THE TASK ::
Reproduce the data as a numbered list, omitting any blank lines, starting at the beginning of the data and ending at the line that contains "( Sildenafil/Duloxetine )", with that line included.

★ ★ ★ ★ ★

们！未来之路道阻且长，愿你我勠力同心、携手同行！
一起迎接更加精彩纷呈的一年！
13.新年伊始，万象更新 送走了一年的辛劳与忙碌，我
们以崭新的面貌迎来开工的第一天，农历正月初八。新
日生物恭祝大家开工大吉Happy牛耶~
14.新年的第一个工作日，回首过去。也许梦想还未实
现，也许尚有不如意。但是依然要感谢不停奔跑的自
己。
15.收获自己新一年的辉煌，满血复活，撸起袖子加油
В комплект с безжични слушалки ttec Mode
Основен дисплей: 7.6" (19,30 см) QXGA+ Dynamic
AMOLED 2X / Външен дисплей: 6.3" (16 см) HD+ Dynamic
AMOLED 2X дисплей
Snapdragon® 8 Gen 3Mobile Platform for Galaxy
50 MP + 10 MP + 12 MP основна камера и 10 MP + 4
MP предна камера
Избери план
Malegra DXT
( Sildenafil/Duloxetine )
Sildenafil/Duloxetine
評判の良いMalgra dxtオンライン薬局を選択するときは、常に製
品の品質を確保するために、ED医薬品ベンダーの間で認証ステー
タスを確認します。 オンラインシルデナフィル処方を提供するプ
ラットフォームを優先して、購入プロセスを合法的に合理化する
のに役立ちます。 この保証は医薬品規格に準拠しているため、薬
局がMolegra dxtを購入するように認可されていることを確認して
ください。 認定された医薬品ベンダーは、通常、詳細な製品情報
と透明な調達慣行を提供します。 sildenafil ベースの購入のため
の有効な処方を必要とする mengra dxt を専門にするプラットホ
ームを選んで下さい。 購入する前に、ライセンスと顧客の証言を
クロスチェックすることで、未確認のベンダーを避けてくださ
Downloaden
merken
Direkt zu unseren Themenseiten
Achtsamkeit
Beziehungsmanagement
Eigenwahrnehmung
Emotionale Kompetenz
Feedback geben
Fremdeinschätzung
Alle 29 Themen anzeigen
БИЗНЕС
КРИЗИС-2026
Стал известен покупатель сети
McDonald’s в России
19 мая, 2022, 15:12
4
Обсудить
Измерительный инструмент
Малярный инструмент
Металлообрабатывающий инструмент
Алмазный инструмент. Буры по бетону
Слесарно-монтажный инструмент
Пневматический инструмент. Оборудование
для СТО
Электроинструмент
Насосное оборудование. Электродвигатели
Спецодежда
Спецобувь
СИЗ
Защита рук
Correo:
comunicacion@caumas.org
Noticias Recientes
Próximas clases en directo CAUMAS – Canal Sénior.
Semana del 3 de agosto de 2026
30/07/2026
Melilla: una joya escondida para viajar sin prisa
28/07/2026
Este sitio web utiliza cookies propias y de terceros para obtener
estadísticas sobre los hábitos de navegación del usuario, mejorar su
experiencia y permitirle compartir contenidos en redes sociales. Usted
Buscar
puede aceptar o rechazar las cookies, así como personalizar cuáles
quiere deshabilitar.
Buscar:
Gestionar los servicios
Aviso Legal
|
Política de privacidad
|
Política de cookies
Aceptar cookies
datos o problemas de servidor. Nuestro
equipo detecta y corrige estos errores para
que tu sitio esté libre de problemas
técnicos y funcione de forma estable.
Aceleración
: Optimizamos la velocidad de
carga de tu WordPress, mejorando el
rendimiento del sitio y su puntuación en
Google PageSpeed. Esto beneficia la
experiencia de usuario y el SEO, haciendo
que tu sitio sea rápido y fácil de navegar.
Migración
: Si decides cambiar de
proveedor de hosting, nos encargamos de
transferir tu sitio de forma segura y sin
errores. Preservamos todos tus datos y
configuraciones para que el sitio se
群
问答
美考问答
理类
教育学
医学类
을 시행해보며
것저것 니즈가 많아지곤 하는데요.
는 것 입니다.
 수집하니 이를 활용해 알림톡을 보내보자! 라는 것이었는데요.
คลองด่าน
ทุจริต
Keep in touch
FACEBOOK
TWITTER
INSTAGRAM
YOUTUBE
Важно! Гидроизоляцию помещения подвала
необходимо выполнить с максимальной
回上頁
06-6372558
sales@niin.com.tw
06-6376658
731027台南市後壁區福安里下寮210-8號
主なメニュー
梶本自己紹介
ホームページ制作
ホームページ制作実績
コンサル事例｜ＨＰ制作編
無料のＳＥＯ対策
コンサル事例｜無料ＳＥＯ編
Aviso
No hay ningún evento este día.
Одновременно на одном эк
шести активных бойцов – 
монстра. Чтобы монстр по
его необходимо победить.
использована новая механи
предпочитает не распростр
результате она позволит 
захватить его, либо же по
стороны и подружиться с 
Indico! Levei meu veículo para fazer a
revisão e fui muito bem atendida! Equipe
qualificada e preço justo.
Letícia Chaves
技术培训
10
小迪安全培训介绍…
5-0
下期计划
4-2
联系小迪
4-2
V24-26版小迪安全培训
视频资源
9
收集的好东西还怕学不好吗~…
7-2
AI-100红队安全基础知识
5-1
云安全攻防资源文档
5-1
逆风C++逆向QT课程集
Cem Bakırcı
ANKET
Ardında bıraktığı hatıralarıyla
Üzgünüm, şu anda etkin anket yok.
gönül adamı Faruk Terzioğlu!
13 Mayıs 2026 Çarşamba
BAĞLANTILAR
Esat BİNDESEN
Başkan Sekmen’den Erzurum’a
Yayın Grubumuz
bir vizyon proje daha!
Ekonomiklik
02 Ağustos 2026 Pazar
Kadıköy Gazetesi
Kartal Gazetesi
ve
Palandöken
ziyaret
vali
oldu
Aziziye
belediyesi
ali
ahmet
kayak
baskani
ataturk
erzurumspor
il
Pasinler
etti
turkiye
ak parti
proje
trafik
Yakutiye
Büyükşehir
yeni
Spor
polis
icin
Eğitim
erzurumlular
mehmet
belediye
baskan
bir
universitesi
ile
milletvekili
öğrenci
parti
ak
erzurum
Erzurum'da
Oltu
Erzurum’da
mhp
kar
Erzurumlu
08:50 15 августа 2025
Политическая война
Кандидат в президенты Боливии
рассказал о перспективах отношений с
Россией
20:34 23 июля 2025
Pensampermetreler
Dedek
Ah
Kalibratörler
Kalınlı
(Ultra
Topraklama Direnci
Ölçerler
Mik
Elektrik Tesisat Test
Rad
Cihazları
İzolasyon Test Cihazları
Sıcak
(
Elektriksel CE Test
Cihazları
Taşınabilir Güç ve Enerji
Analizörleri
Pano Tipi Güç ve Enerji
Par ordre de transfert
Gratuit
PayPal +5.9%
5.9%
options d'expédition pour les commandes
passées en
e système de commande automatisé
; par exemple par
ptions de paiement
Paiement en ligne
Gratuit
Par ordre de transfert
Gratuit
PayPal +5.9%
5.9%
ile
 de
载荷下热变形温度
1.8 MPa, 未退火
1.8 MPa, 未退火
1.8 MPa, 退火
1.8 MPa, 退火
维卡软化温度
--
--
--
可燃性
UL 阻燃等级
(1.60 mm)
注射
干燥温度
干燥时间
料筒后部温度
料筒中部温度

★ ★ ★ ★ ★

FINISHED EXERCISE ::
1. 们！未来之路道阻且长，愿你我勠力同心、携手同行！
2. 一起迎接更加精彩纷呈的一年！
3. 13.新年伊始，万象更新 送走了一年的辛劳与忙碌，我
4. 们以崭新的面貌迎来开工的第一天，农历正月初八。新
5. 日生物恭祝大家开工大吉Happy牛耶~
6. 14.新年的第一个工作日，回首过去。也许梦想还未实
7. 现，也许尚有不如意。但是依然要感谢不停奔跑的自
8. 己。
9. 15.收获自己新一年的辉煌，满血复活，撸起袖子加油
10. В комплект с безжични слушалки ttec Mode
11. Основен дисплей: 7.6" (19,30 см) QXGA+ Dynamic
12. AMOLED 2X / Външен дисплей: 6.3" (16 см) HD+ Dynamic
13. AMOLED 2X дисплей
14. Snapdragon® 8 Gen 3Mobile Platform for Galaxy
15. 50 MP + 10 MP + 12 MP основна камера и 10 MP + 4
16. MP предна камера
17. Избери план
18. Malegra DXT
19. ( Sildenafil/Duloxetine )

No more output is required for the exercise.